Even if the child can't name "one tiny thing," the seed of the message – we are one, and we work to repair – has been planted. And that, my friends, is a monumental micro-win!

Habit

The "One Stick Moment"

This week’s micro-habit is designed to subtly reinforce the idea of family unity, transforming it from an abstract concept into a daily practice. It’s quick, impactful, and requires minimal effort from busy parents.

The Micro-Habit: Once a day, at a natural transition point (e.g., during dinner, before bedtime stories, or while getting ready for school), pause for a "One Stick Moment." Ask one open-ended question that prompts reflection on connection.

Examples of Questions (choose one, or vary them!):

  • "What's one thing that made us feel like 'one stick' today?"
  • "What's one way you felt connected to our family today?"
  • "What was a 'together' moment we had today?"
  • "What's one thing you appreciate about someone in our 'family stick' today?"

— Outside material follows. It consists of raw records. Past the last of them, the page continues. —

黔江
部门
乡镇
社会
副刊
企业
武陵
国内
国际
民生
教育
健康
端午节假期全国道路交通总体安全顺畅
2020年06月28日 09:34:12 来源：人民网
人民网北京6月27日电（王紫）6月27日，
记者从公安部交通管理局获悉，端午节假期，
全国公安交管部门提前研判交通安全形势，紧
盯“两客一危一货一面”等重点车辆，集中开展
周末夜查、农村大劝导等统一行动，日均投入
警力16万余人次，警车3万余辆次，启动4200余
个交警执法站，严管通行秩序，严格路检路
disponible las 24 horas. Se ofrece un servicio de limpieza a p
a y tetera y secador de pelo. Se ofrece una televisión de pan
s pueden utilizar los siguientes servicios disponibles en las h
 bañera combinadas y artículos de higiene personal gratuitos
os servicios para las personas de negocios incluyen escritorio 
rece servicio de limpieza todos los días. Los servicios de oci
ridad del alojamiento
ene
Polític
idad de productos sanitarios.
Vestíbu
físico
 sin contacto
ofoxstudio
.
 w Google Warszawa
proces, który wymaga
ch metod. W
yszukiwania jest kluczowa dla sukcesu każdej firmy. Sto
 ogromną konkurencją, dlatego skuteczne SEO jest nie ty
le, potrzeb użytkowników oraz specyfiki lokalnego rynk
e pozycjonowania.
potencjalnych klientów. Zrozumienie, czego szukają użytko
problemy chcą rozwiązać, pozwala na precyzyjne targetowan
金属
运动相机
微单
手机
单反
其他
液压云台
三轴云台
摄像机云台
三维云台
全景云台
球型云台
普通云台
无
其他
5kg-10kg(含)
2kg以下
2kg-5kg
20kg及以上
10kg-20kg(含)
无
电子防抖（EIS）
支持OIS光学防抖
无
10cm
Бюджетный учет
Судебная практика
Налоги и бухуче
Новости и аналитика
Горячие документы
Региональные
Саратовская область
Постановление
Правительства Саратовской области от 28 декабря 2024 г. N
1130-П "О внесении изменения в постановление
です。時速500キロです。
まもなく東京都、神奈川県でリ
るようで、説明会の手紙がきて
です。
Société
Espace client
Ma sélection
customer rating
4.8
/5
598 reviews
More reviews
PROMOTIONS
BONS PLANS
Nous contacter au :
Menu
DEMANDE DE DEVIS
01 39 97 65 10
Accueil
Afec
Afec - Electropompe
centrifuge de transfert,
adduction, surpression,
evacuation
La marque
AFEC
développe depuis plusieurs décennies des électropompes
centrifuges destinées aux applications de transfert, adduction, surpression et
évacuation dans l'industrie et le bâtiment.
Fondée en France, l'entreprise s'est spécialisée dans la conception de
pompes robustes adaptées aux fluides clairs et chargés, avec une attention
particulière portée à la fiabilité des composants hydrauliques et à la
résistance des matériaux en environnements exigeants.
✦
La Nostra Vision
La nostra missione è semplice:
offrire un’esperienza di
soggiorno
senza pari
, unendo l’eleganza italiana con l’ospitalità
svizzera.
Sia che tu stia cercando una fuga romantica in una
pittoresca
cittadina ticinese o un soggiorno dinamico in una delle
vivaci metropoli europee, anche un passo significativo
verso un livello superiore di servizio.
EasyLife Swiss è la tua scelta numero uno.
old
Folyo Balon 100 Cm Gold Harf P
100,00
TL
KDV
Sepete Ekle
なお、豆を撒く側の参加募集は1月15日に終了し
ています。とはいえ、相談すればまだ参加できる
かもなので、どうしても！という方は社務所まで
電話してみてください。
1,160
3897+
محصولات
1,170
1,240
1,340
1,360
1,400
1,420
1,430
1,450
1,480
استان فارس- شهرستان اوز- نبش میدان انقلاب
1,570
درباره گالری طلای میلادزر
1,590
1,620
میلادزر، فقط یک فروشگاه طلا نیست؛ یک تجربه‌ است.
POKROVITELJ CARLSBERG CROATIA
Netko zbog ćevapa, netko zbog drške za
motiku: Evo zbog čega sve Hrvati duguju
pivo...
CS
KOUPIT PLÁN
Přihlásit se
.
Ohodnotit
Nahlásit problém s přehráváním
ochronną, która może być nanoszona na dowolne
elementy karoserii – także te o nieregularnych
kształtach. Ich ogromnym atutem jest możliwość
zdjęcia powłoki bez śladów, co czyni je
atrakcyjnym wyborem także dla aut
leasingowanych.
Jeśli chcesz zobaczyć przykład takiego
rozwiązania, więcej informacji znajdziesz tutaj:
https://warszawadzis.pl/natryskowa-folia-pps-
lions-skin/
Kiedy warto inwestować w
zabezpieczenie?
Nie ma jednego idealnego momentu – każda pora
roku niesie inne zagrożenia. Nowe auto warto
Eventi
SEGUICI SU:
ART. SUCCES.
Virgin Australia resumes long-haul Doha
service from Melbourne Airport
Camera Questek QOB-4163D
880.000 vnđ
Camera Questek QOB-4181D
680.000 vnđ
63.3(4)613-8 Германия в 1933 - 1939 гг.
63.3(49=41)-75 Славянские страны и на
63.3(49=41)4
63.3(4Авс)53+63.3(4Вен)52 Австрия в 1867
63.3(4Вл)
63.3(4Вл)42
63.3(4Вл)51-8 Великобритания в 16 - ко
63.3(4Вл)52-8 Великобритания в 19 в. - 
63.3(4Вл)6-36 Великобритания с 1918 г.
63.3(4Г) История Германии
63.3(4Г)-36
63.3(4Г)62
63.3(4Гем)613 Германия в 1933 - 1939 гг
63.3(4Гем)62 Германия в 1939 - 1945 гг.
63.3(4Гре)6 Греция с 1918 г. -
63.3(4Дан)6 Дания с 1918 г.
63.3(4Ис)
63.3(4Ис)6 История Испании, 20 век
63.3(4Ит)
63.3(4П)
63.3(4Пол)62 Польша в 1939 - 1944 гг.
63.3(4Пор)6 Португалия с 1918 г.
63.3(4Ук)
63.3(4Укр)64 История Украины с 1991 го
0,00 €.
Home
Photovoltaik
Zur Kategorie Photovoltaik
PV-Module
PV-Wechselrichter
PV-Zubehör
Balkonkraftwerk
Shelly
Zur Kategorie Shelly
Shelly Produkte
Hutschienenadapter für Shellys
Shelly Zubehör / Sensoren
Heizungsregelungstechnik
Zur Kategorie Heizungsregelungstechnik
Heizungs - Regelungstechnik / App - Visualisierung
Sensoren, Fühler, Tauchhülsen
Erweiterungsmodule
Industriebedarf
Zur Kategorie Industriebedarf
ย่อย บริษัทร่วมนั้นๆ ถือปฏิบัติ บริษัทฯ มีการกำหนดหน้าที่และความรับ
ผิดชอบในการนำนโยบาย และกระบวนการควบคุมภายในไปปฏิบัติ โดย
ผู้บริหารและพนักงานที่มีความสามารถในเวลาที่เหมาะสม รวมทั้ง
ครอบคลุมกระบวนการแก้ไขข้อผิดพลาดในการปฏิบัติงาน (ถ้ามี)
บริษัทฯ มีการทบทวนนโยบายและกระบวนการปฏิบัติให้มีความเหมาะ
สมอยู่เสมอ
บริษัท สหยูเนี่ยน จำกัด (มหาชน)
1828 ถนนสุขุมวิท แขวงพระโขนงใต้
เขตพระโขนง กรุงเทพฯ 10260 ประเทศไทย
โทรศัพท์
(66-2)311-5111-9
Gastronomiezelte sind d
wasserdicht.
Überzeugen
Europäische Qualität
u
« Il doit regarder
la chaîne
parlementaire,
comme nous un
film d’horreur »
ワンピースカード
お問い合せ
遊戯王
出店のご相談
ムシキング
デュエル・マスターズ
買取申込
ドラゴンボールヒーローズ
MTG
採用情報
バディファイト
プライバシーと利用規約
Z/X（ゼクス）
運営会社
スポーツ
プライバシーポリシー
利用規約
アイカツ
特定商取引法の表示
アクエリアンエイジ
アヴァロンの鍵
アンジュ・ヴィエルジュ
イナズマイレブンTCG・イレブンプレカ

How to Make it Work (1-2 minutes):

  • Keep it short: This isn't a therapy session. A quick answer from each family member is perfect.
  • No pressure: If someone can't think of anything, or says "nothing," that's okay! Just acknowledge it and move on. The act of asking and listening is the habit.
  • Model it: Share your own "One Stick Moment" first to show them how it's done. "My 'one stick moment' today was when we all laughed at the dinner table together."

Why it's a Micro-Win: This simple ritual shifts the family's focus, even for a moment, from individual concerns or minor frustrations to shared experiences and connection. It consistently plants the seed of unity, helping everyone recognize and value the moments they do feel like "one stick." You're actively, gently, reminding everyone of the core value of togetherness, just like Ezekiel's sticks, without adding another burden to your already packed schedule.

Bless the chaos, my dears. Good-enough is glorious. You're doing holy work, one "one stick moment" at a time!

Takeaway

Our families, like the House of Israel in Ezekiel's vision, are meant for unity. Even when we feel like "dry bones" or fractured sticks, God's promise and our small, deliberate acts of connection can bring us together, making our homes sanctuaries of peace and belonging. Keep making those sticks one, one micro-win at a time. You are the prophet of unity in your home, and every effort counts.